Swap every "View" in the items below for "Open" and leave all other text unchanged. Leave the pictures out of your answer.

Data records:

+--

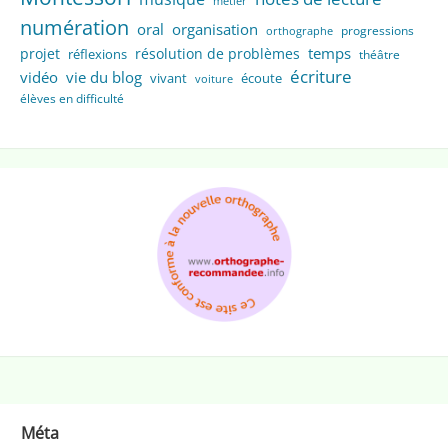
métier
numération
oral
organisation
progressions
orthographe
temps
projet
résolution de problèmes
réflexions
théâtre
écriture
vidéo
vie du blog
vivant
écoute
voiture
élèves en difficulté
Méta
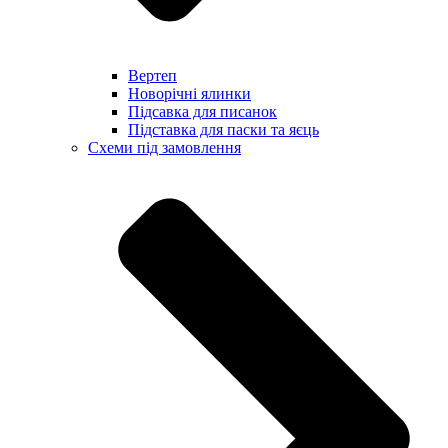
Вертеп
Новорічні ялинки
Підсавка для писанок
Підставка для паски та яєць
Схеми під замовлення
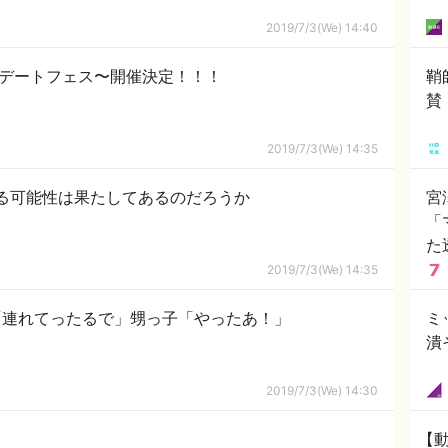
2019/7/3(We) 14:40
みデートフェス〜開催決定！！！
鞘
賛
2019/7/3(We) 14:35
る可能性は果たしてあるのだろうか
宮
「
た
2019/7/3(We) 14:35
「連れてったるで」甥っ子「やったあ！」
ミ
潰
2019/7/3(We) 14:30
【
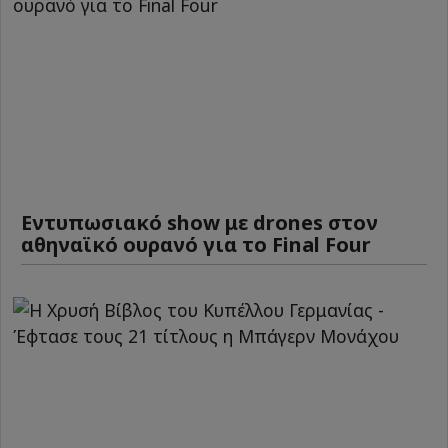
Εντυπωσιακό show με drones στον
αθηναϊκό ουρανό για το Final Four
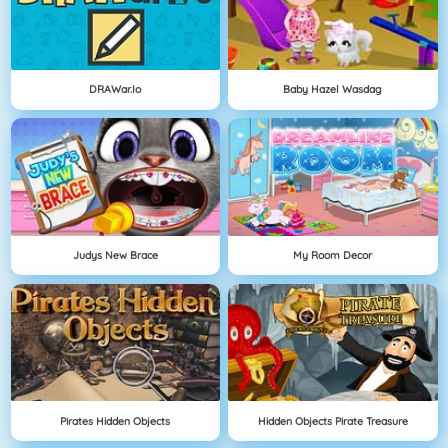
DRAWar.io
Baby Hazel Wasdag
Judys New Brace
My Room Decor
Pirates Hidden Objects
Hidden Objects Pirate Treasure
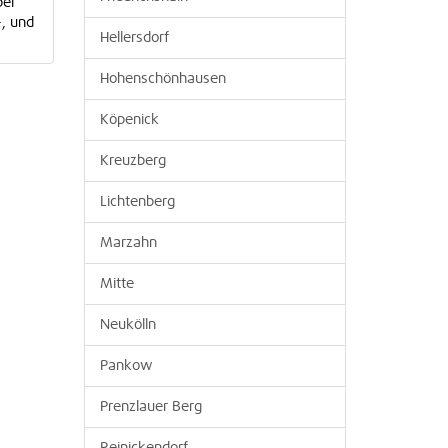
bei
, und
Hellersdorf
Hohenschönhausen
Köpenick
Kreuzberg
Lichtenberg
Marzahn
Mitte
Neukölln
Pankow
Prenzlauer Berg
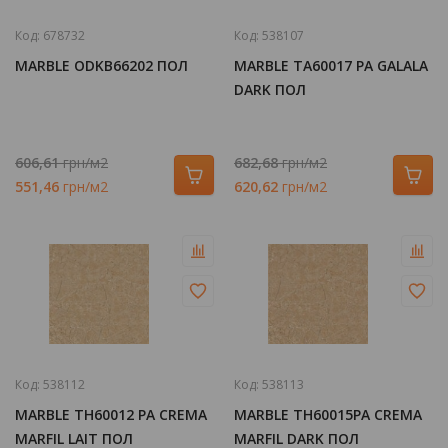
Код:
678732
Код:
538107
MARBLE ODKB66202 ПОЛ
MARBLE TA60017 PA GALALA
DARK ПОЛ
606,61
грн/м2
682,68
грн/м2
551,46
грн/м2
620,62
грн/м2
Код:
538112
Код:
538113
MARBLE TH60012 PA CREMA
MARBLE TH60015PA CREMA
MARFIL LAIT ПОЛ
MARFIL DARK ПОЛ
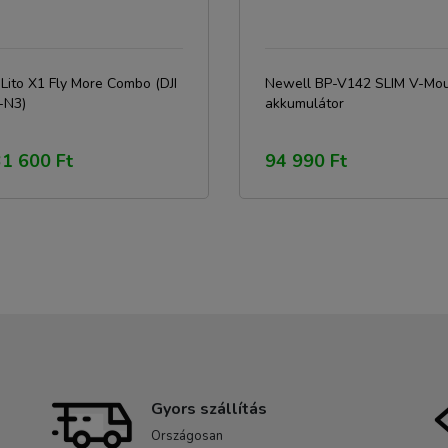
 Lito X1 Fly More Combo (DJI
Newell BP-V142 SLIM V-Mo
-N3)
akkumulátor
1 600 Ft
94 990 Ft
Gyors szállítás
Országosan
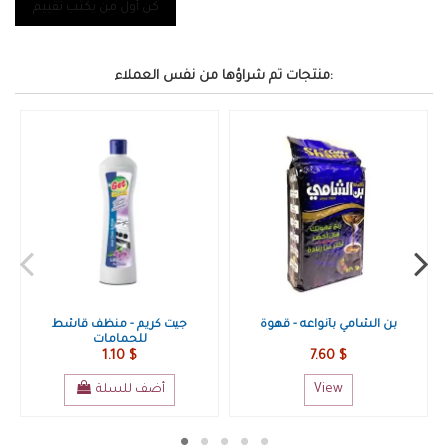
كن أول من يكتب تقييم
منتجات تم شراؤها من نفس العملاء:
بيرة
أجبان وألبان الملك العادل
بن الشامي بأنواعه - ق
7.60 $
4.85 $
View
View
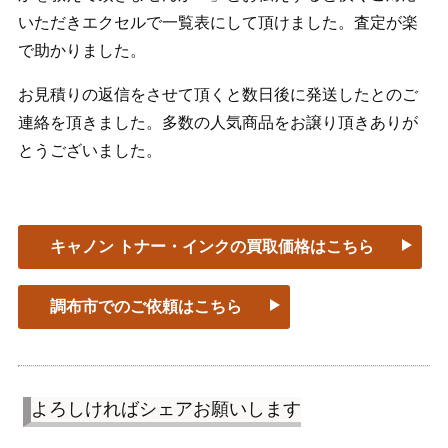
いただきエクセルで一覧表にして頂けました。査定が楽
で助かりました。
お見積りの返信をさせて頂くと数日後に発送したとのご
連絡を頂きました。多数の人気商品をお譲り頂きありが
とうございました。
キャノン トナー・インクの買取価格はこちら
調布市でのご依頼はこちら
よろしければシェアお願いします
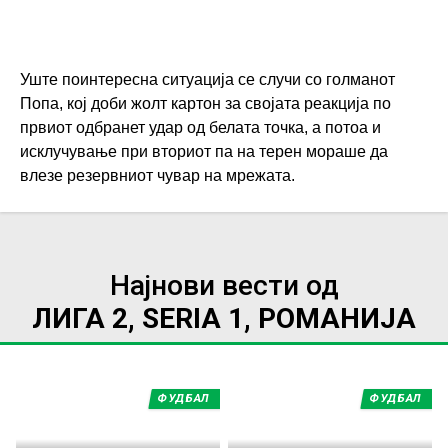
Уште поинтересна ситуација се случи со голманот
Попа, кој доби жолт картон за својата реакција по
првиот одбранет удар од белата точка, а потоа и
исклучување при вториот па на терен мораше да
влезе резервниот чувар на мрежата.
Најнови вести од
ЛИГА 2, SERIA 1, РОМАНИЈА
ФУДБАЛ
ФУДБАЛ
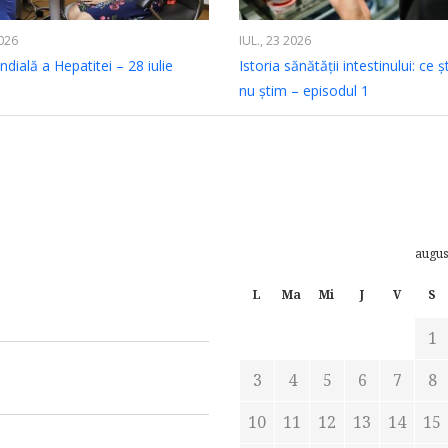
2026
IUL., 23 2026
dială a Hepatitei – 28 iulie
Istoria sănătății intestinului: ce ș
nu știm – episodul 1
augus
L
Ma
Mi
J
V
S
1
3
4
5
6
7
8
10
11
12
13
14
15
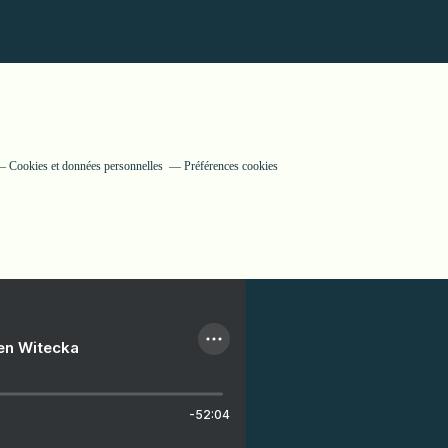
Cookies et données personnelles
Préférences cookies
ien Witecka
-52:04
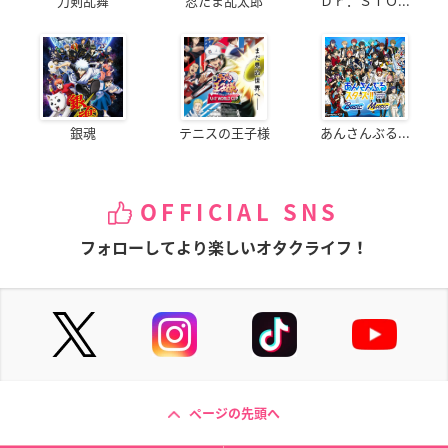
刀剣乱舞
忍たま乱太郎
Ｄｒ．ＳＴＯ...
銀魂
テニスの王子様
あんさんぶる...
OFFICIAL SNS
フォローしてより楽しいオタクライフ！
ページの先頭へ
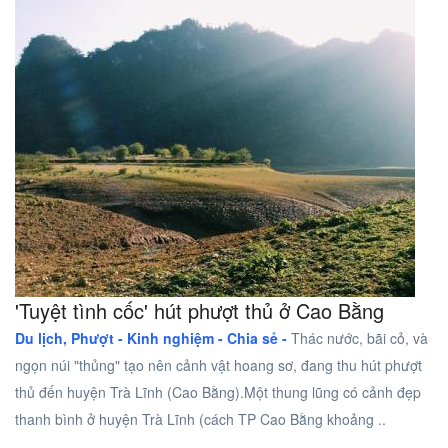
'Tuyệt tình cốc' hút phượt thủ ở Cao Bằng
Du lịch, Phượt -
Kinh nghiệm - Chia sẻ -
Thác nước, bãi cỏ, và
ngọn núi "thủng" tạo nên cảnh vật hoang sơ, đang thu hút phượt
thủ đến huyện Trà Lĩnh (Cao Bằng).Một thung lũng có cảnh đẹp
thanh bình ở huyện Trà Lĩnh (cách TP Cao Bằng khoảng ..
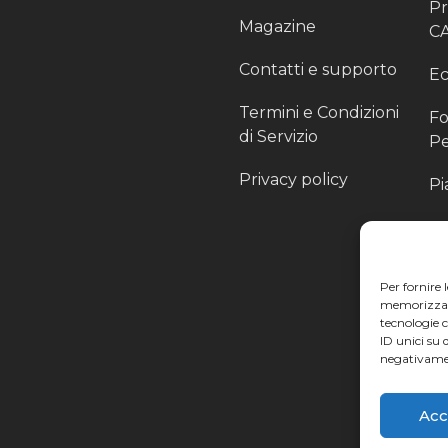
P
Magazine
C
Contatti e supporto
Ec
Termini e Condizioni
Fo
di Servizio
Pe
Privacy policy
Pi
Sc
Pr
Per fornire 
Pa
memorizzare 
tecnologie 
Ra
ID unici su 
negativamen
Li
Acc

+--

→ **RESPONSE BELOW**:
métier
numération
oral
organisation
progressions
orthographe
temps
projet
résolution de problèmes
réflexions
théâtre
écriture
vidéo
vie du blog
vivant
écoute
voiture
élèves en difficulté
Méta
Вертеп
Новорічні ялинки
Підсавка для писанок
Підставка для паски та яєць
Схеми під замовлення
2019/7/3(We) 14:40
みデートフェス〜開催決定！！！
鞘
賛
2019/7/3(We) 14:35
る可能性は果たしてあるのだろうか
宮
「
た
2019/7/3(We) 14:35
「連れてったるで」甥っ子「やったあ！」
ミ
潰
2019/7/3(We) 14:30
【
Εντυπωσιακό show με drones στον
αθηναϊκό ουρανό για το Final Four
DRAWar.io
Baby Hazel Wasdag
Judys New Brace
My Room Decor
Pirates Hidden Objects
Hidden Objects Pirate Treasure
bei
, und
Hellersdorf
Hohenschönhausen
Köpenick
Kreuzberg
Lichtenberg
Marzahn
Mitte
Neukölln
Pankow
Prenzlauer Berg
Код:
678732
Код:
538107
MARBLE ODKB66202 ПОЛ
MARBLE TA60017 PA GALALA
DARK ПОЛ
606,61
грн/м2
682,68
грн/м2
551,46
грн/м2
620,62
грн/м2
Код:
538112
Код:
538113
MARBLE TH60012 PA CREMA
MARBLE TH60015PA CREMA
MARFIL LAIT ПОЛ
MARFIL DARK ПОЛ
 Lito X1 Fly More Combo (DJI
Newell BP-V142 SLIM V-Mo
-N3)
akkumulátor
1 600 Ft
94 990 Ft
Gyors szállítás
Országosan
كن أول من يكتب تقييم
منتجات تم شراؤها من نفس العملاء:
بيرة
أجبان وألبان الملك العادل
بن الشامي بأنواعه - ق
7.60 $
4.85 $
Open
Open
いただきエクセルで一覧表にして頂けました。査定が楽
で助かりました。
お見積りの返信をさせて頂くと数日後に発送したとのご
連絡を頂きました。多数の人気商品をお譲り頂きありが
とうございました。
キャノン トナー・インクの買取価格はこちら
調布市でのご依頼はこちら
よろしければシェアお願いします
Уште поинтересна ситуација се случи со голманот
Попа, кој доби жолт картон за својата реакција по
првиот одбранет удар од белата точка, а потоа и
исклучување при вториот па на терен мораше да
влезе резервниот чувар на мрежата.
Најнови вести од
ЛИГА 2, SERIA 1, РОМАНИЈА
ФУДБАЛ
ФУДБАЛ
2026
IUL., 23 2026
dială a Hepatitei – 28 iulie
Istoria sănătății intestinului: ce ș
nu știm – episodul 1
augus
L
Ma
Mi
J
V
S
1
3
4
5
6
7
8
10
11
12
13
14
15
Cookies et données personnelles
Préférences cookies
ien Witecka
-52:04
刀剣乱舞
忍たま乱太郎
Ｄｒ．ＳＴＯ...
銀魂
テニスの王子様
あんさんぶる...
OFFICIAL SNS
フォローしてより楽しいオタクライフ！
ページの先頭へ
'Tuyệt tình cốc' hút phượt thủ ở Cao Bằng
Du lịch, Phượt -
Kinh nghiệm - Chia sẻ -
Thác nước, bãi cỏ, và
ngọn núi "thủng" tạo nên cảnh vật hoang sơ, đang thu hút phượt
thủ đến huyện Trà Lĩnh (Cao Bằng).Một thung lũng có cảnh đẹp
thanh bình ở huyện Trà Lĩnh (cách TP Cao Bằng khoảng ..
P
Magazine
C
Contatti e supporto
Ec
Termini e Condizioni
Fo
di Servizio
Pe
Privacy policy
Pi
Sc
Pr
Per fornire 
Pa
memorizzare 
tecnologie 
Ra
ID unici su 
negativamen
Li
Acc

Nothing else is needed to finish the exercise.